In this RFC, we have a miniature form of the above, where we have a
shared memory area and the scheduler callback is basically
sched_setscheduler. But it could be made very generic as part of ABI
design. For out-of-band schedulers, this call back could be setup by
sched_ext, a userland scheduler and any similar out-of-band scheduler.

I agree, getting a consensus and approval is non-trivial. IMHO, this
use case is compelling for such an ABI because out-of-band schedulers
might not give the desired results for low-end devices.
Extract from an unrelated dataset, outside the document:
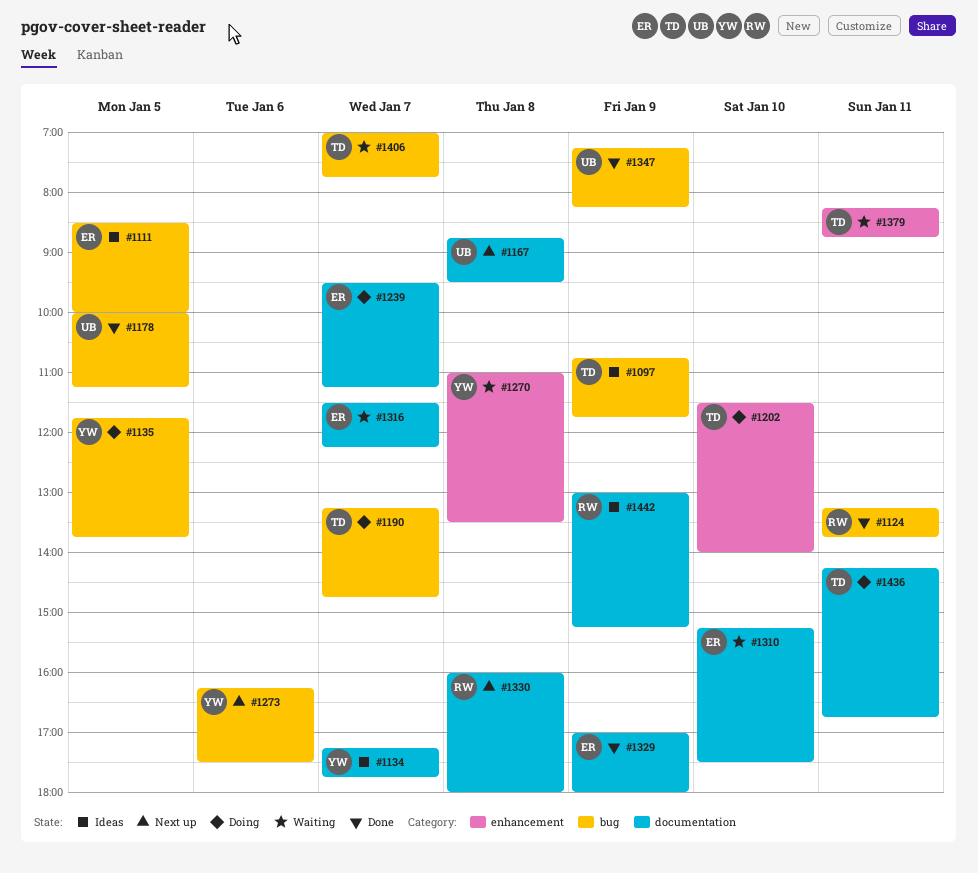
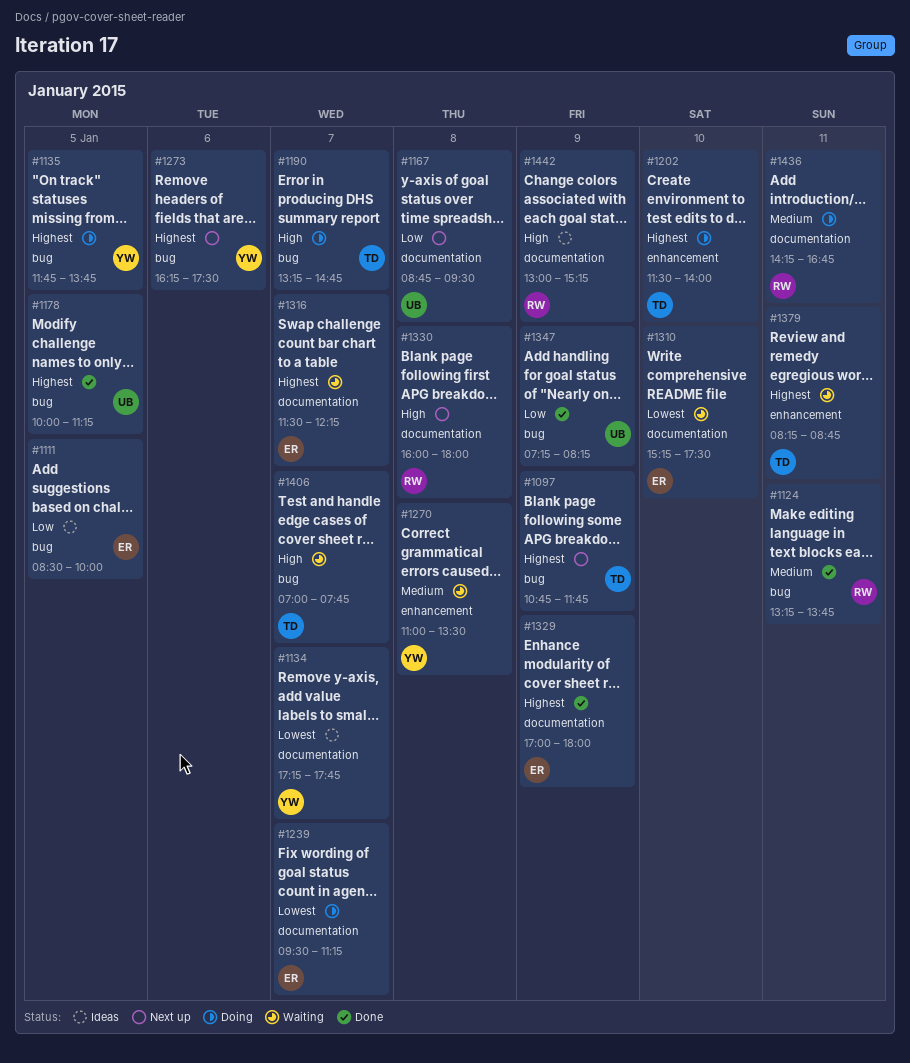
#1097, status: Ideas -> Next up
#1436, owner: TD -> RW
> > Having a formal paravirt scheduling ABI is something we would want to
> > pursue (as I mentioned in the cover letter) and this could help not
> > only with latencies, but optimal task placement for efficiency, power
> > utilization etc. kvm's role could be to set the stage and share
> > information with minimum delay and less resource overhead.
>
> Making KVM middle-man is most definitely not going to provide minimum delay or
> overhead. Minimum delay would be the guest directly communicating with the host
> scheduler. I get that convincing the sched folks to add a bunch of paravirt
> stuff is a tall order (for very good reason), but that's exactly why I Cc'd the
> sched_ext folks.
>
As mentioned above, guest directly talking to host scheduler without
involving kvm would mean an out-of-band scheduler and the
effectiveness depends on how fast the scheduler gets to run. In lowend
compute devices, that would pose a challenge. In such scenarios, kvm
seems to be a better option to provide minimum delay and cpu overhead.

Sorry for not being clear in the cover letter, the goal is to have a
minimal latency and overhead framework that would work for low-end
devices as well where we have constrained cpu capacity. A design with
focus on the constraints of systems with not enough compute capacity
to spare, but caters to generic use cases as well is what we are
striving for. This would be useful for cloud providers whose offerings
are mostly over-committed VMs and we have seen interest from such
crowd.

Thanks,
Vineeth